God calls me out of time, so I come to Him daily because I desire to leave time and be in His presence. I want to hear Him while the soundless hush of dawn culls me into full attention and devotion, away from the day’s reach. How else could I come before Him but to offer my solitude before my unuttered thoughts seep and rise toward daylight?
Reverberating and quite audible to me as I pray these days for anyone touched by Covid-19 (and this is everyone) is the parable of the lost sheep. I ask, “Why this parable, Lord?”
Confused about what God is trying to say, the weight of His answer settles on me as I sift through my thoughts. I put aside my preconceptions about the parable and listen. I pray, “What do you want me to see, Lord?” Patience in His presence yields answers to anyone chancing humility.

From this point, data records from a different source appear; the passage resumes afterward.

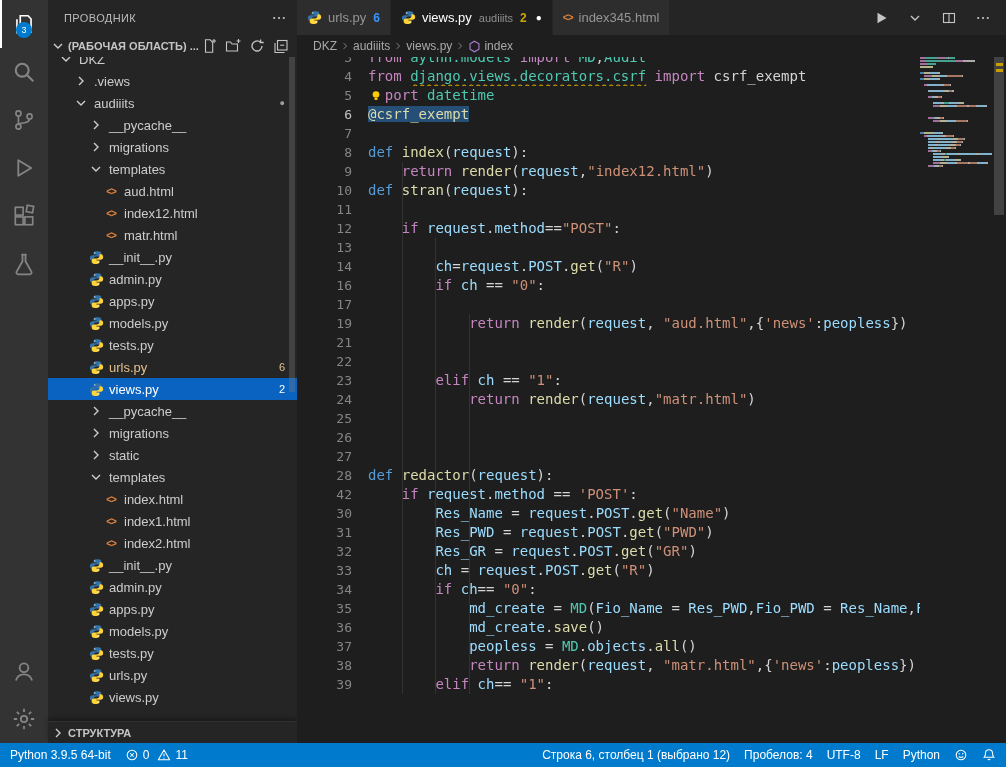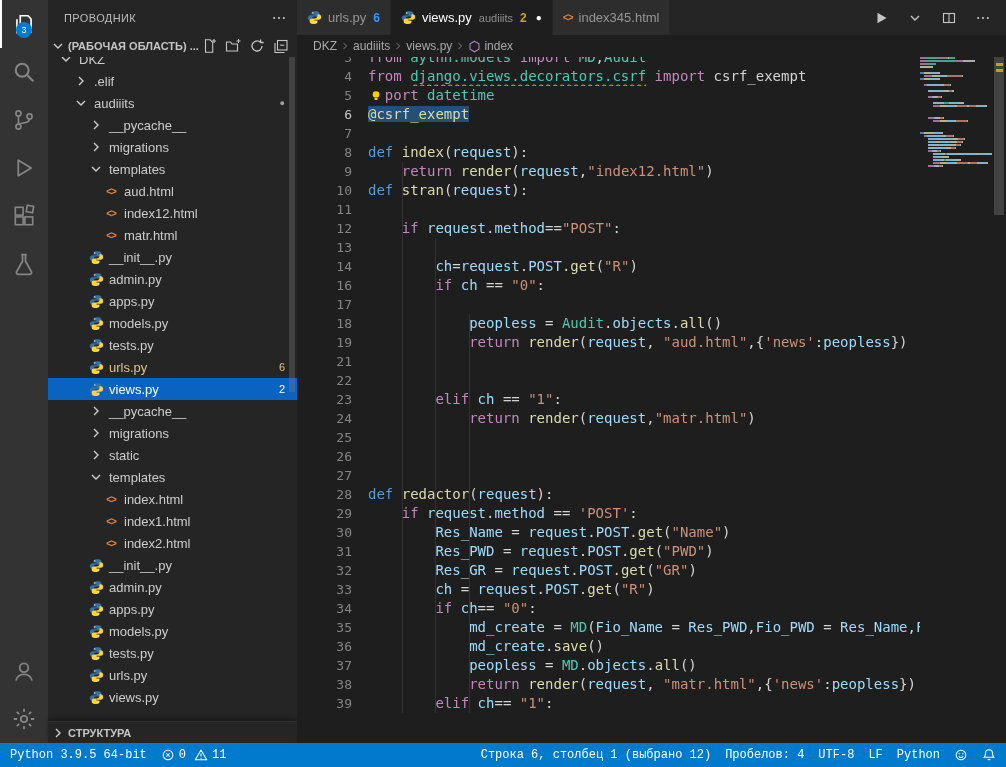--- a/index.html
+++ b/index.html
@@ -251,7 +251,7 @@
                   <path d="M6 4l4 4-4 4" fill="none" stroke="currentColor" stroke-width="1.4"></path>
                 </svg>
               </span>
-              <span class="tlabel">.elif</span>
+              <span class="tlabel">.views</span>
             </div>
             <div class="tree-row" style="padding-left: 25px;">
               <span class="twisty open" style="display: inline-flex; align-items: center;">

Looking not for what I understood, my mind settled on the 99. I always took for granted the 99 sheep who were not lost. Never did I consider their place in the story. But, there they are, maybe not significant, but not superfluous, either. Their placement demanded my attention as much as I give it to God in each morning’s silent hum of quietude.

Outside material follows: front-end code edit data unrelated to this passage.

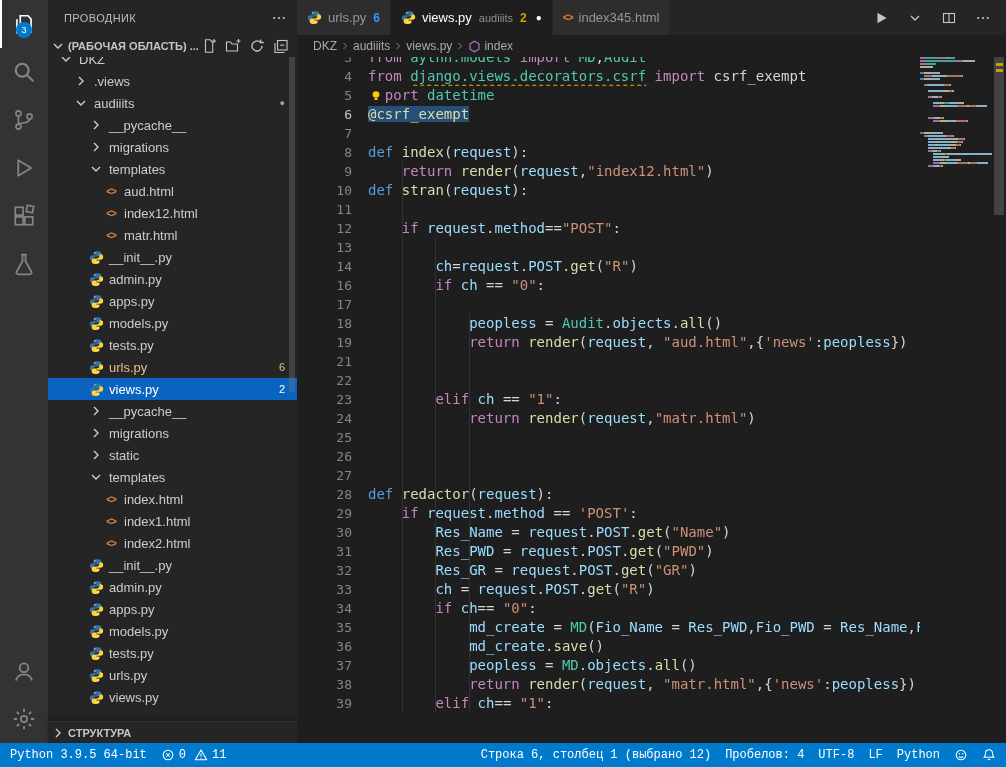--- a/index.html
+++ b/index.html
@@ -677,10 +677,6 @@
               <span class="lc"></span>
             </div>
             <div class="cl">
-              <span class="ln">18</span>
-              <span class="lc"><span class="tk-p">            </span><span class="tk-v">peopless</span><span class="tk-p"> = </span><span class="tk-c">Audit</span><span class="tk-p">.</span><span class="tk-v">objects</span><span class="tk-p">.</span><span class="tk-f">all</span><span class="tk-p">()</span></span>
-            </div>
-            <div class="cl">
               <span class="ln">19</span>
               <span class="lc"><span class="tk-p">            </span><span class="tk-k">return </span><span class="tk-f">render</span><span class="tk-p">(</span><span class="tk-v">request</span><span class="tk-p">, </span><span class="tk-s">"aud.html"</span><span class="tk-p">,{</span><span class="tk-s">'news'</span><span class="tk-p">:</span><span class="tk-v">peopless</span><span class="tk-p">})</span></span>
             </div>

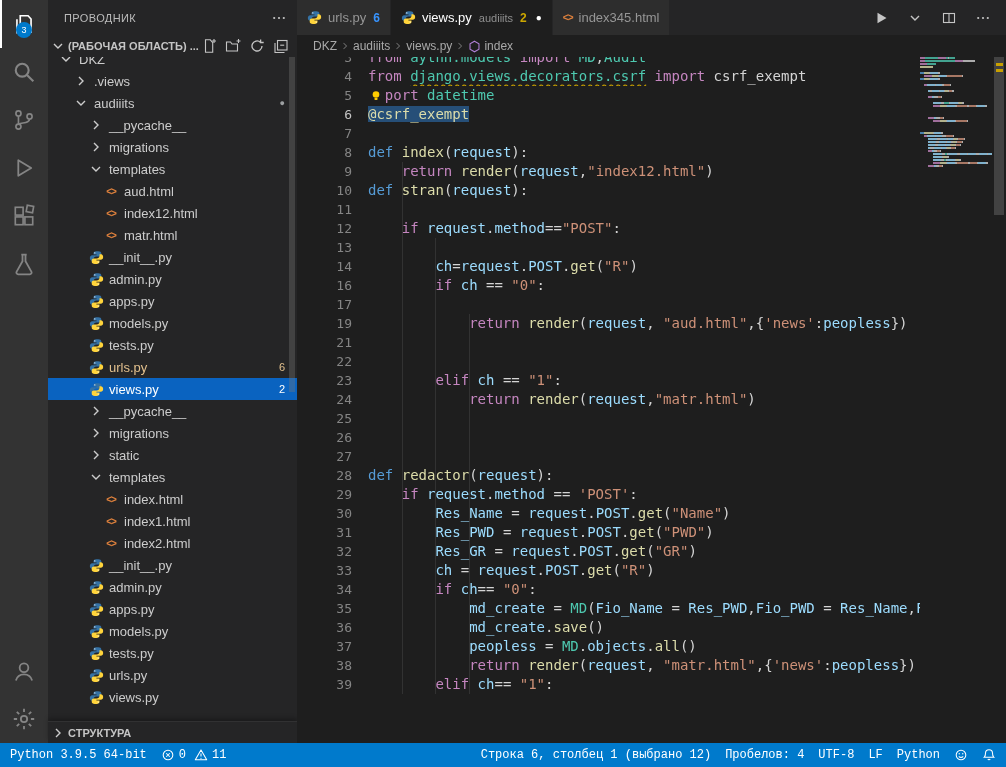--- a/index.html
+++ b/index.html
@@ -713,7 +713,7 @@
               <span class="lc"><span class="tk-d">def </span><span class="tk-f">redactor</span><span class="tk-p">(</span><span class="tk-v">request</span><span class="tk-p">):</span></span>
             </div>
             <div class="cl">
-              <span class="ln">29</span>
+              <span class="ln">42</span>
               <span class="lc"><span class="tk-p">    </span><span class="tk-k">if </span><span class="tk-v">request</span><span class="tk-p">.</span><span class="tk-v">method</span><span class="tk-p"> == </span><span class="tk-s">'POST'</span><span class="tk-p">:</span></span>
             </div>
             <div class="cl">

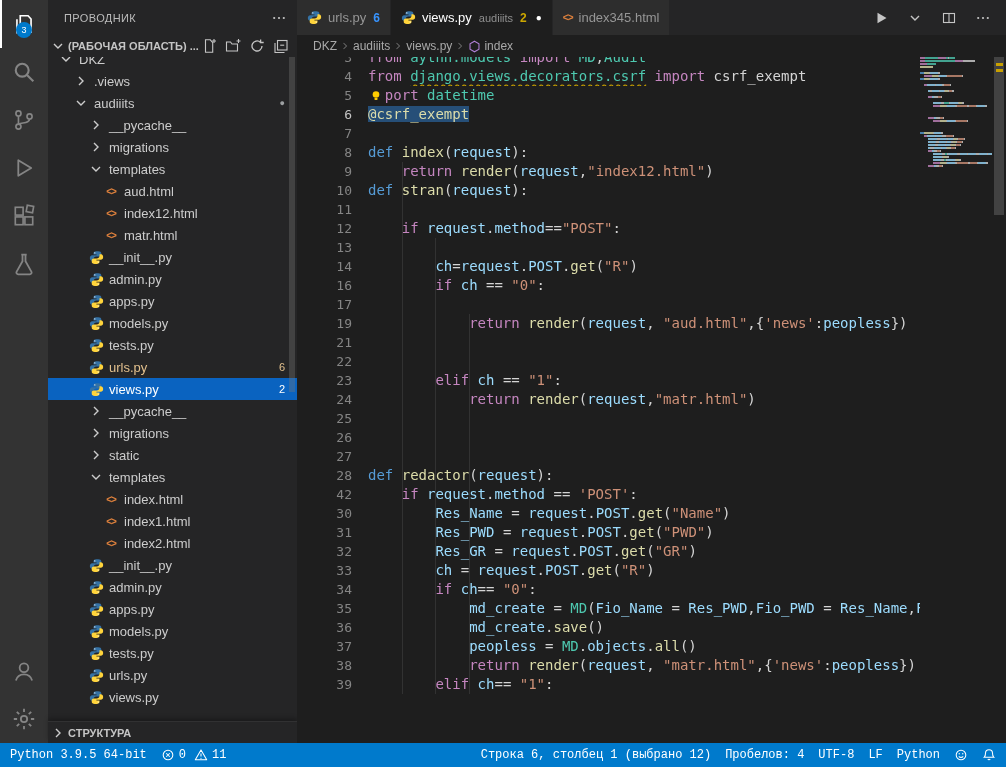--- a/index.html
+++ b/index.html
@@ -105,7 +105,7 @@
     font-size:12px; padding:0 10px; flex:0 0 auto; }
   #sb-left, #sb-right { display:flex; align-items:center; gap:14px; }
   #sb-right { margin-left:auto; }
-  .st-item { display:flex; align-items:flex-end; gap:4px; cursor:pointer; white-space:nowrap;font-family:Liberation Mono, monospace; }
+  .st-item { display:flex; align-items:flex-end; gap:4px; cursor:pointer; white-space:nowrap; }
 </style>
 </head>
 <body>

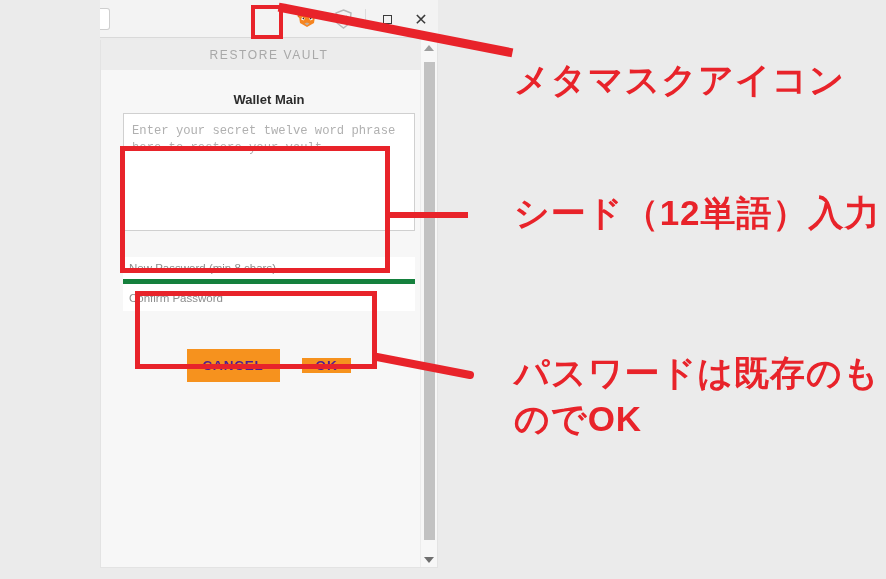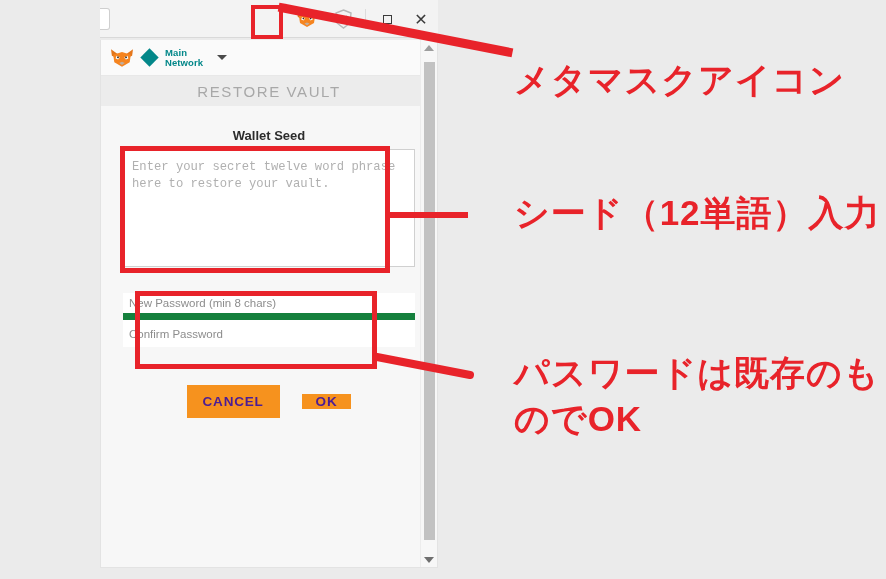--- a/index.html
+++ b/index.html
@@ -183,24 +183,6 @@
 
 <div id="mm-popup">
 
-  <div id="mm-header">
-    <span id="mm-header-fox" class="fox">
-      <svg width="22" height="19" viewBox="0 0 20 17">
-        <polygon points="0,0 7,5 5.5,8 0.8,6" fill="#e2761b"></polygon>
-        <polygon points="20,0 13,5 14.5,8 19.2,6" fill="#e4761b"></polygon>
-        <polygon points="2,5 10,2.5 18,5 17,12 10,16 3,12" fill="#f5841f"></polygon>
-        <polygon points="5,6 8,7.5 6.5,9.5 4.2,8.5" fill="#ffffff"></polygon>
-        <polygon points="15,6 12,7.5 13.5,9.5 15.8,8.5" fill="#ffffff"></polygon>
-        <polygon points="6,6.4 7.4,7.2 6.6,8.4 5.4,7.8" fill="#2f2f2f"></polygon>
-        <polygon points="14,6.4 12.6,7.2 13.4,8.4 14.6,7.8" fill="#2f2f2f"></polygon>
-        <polygon points="7.5,12.5 10,11.5 12.5,12.5 10,14.5" fill="#c0ad9e"></polygon>
-      </svg>
-    </span>
-
-    <span id="network-diamond"></span>
-    <span id="network-label">Main Network</span>
-    <span id="network-caret"></span>
-  </div>
 
   <div id="mm-title-band">
     <span id="mm-title">RESTORE VAULT</span>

I noticed the 99, at least, were indifferent to the one lost and were probably bothered by the interruption. Nothing in the story suggests any of them wanted to help or cared. Their normal disturbed, they huddled together and kept to themselves as though it was safer for the shepherd to handle the matter. Sheep don’t possess cognition, but they serve well as metaphors. Maybe the Holy Spirit was metaphorically absent in all but the shepherd. In the parable, the 99 failed to take care of the one lost.
In this Covid world, ample stories abound about shepherds. Each offers affirmation, a warm assurance of God’s presence, like my suspended mornings. But everywhere are reminders of the 99 forgetting the consequences, detached and indifferent to the one lost. In this slivered history, who will follow the Shepherd and who will huddle with the 99? Isn’t it time to leave the flock and follow the Shepherd?
Temptation overtakes a life absent the Holy Spirit. Forgiveness looks in the face of remembrance and loves in spite of. In this strange new reality, I try to remember this.
Anne Lamott wrote, “This is the most profound spiritual truth I know: that even when we’re most sure that love can’t conquer all, it seems to anyway.”
“For My thoughts are not your thoughts, nor are your ways My ways, says the Lord” (Isaiah 55:8, NKJV).